*Supplied information*
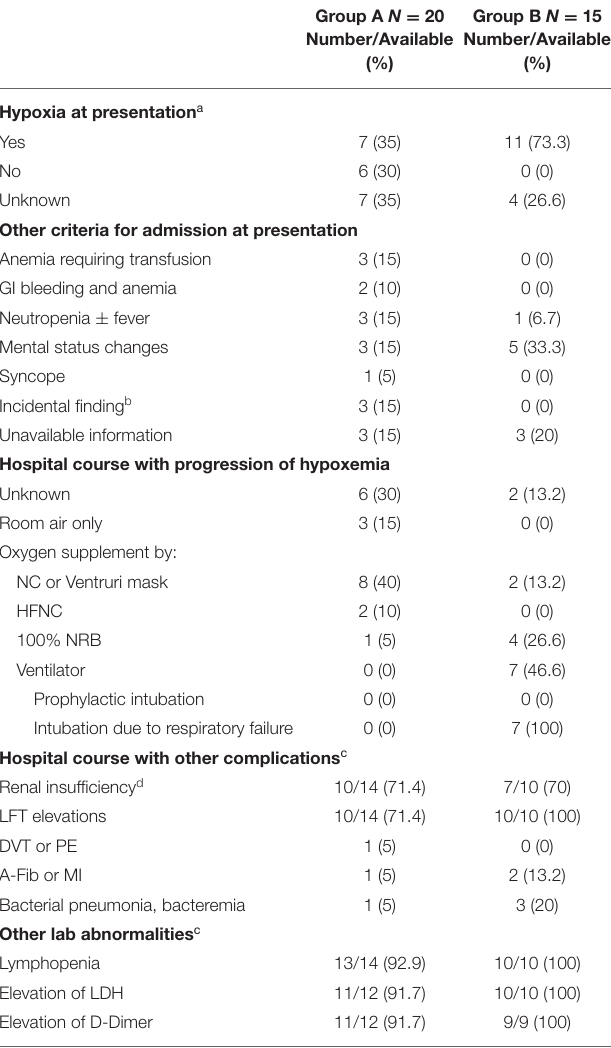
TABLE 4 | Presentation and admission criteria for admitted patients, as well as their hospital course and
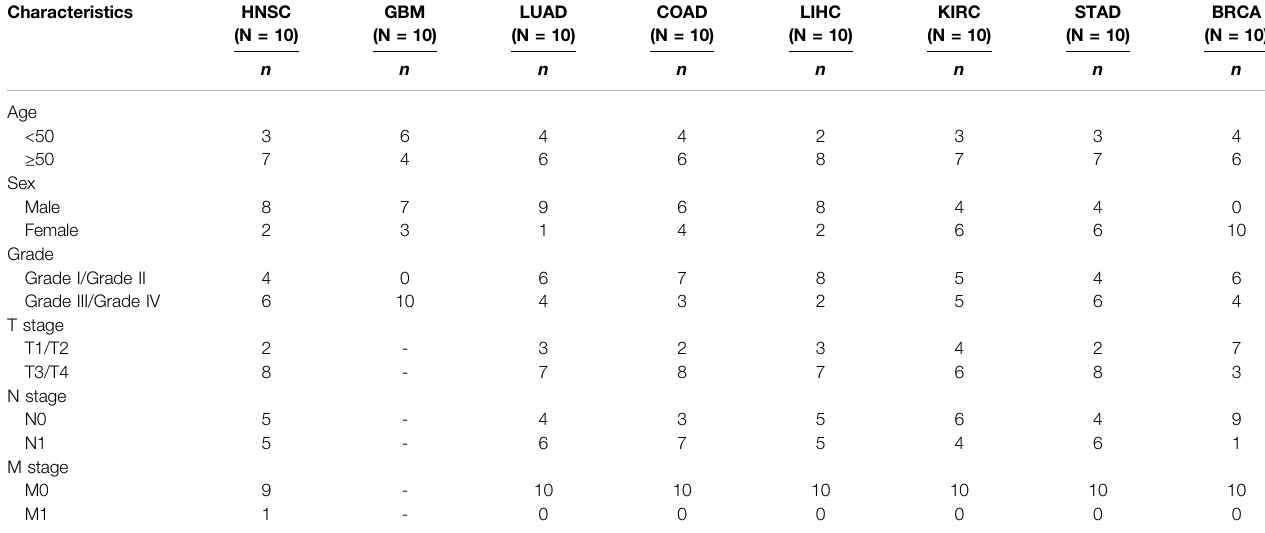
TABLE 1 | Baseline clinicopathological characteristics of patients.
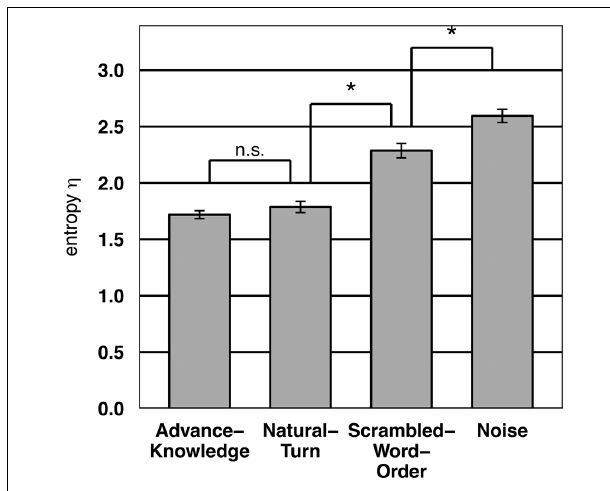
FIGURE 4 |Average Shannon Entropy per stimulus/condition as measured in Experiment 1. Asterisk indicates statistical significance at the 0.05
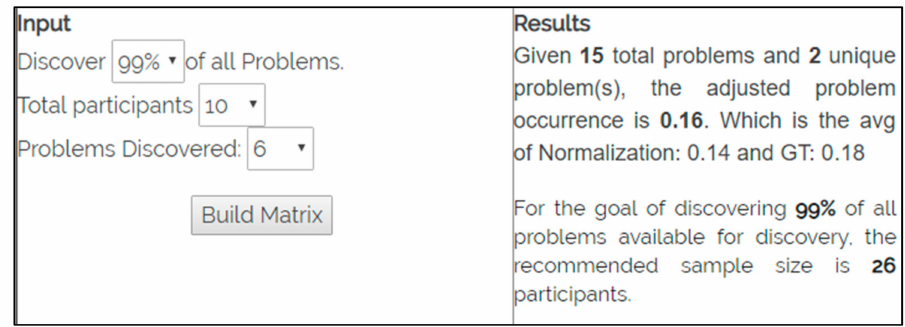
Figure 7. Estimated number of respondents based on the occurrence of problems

*Your objective*
What the answer needs is every line from the data above with "patients" in it.

*Solution to the exercise*
TABLE 4 | Presentation and admission criteria for admitted patients, as well as their hospital course and
TABLE 1 | Baseline clinicopathological characteristics of patients.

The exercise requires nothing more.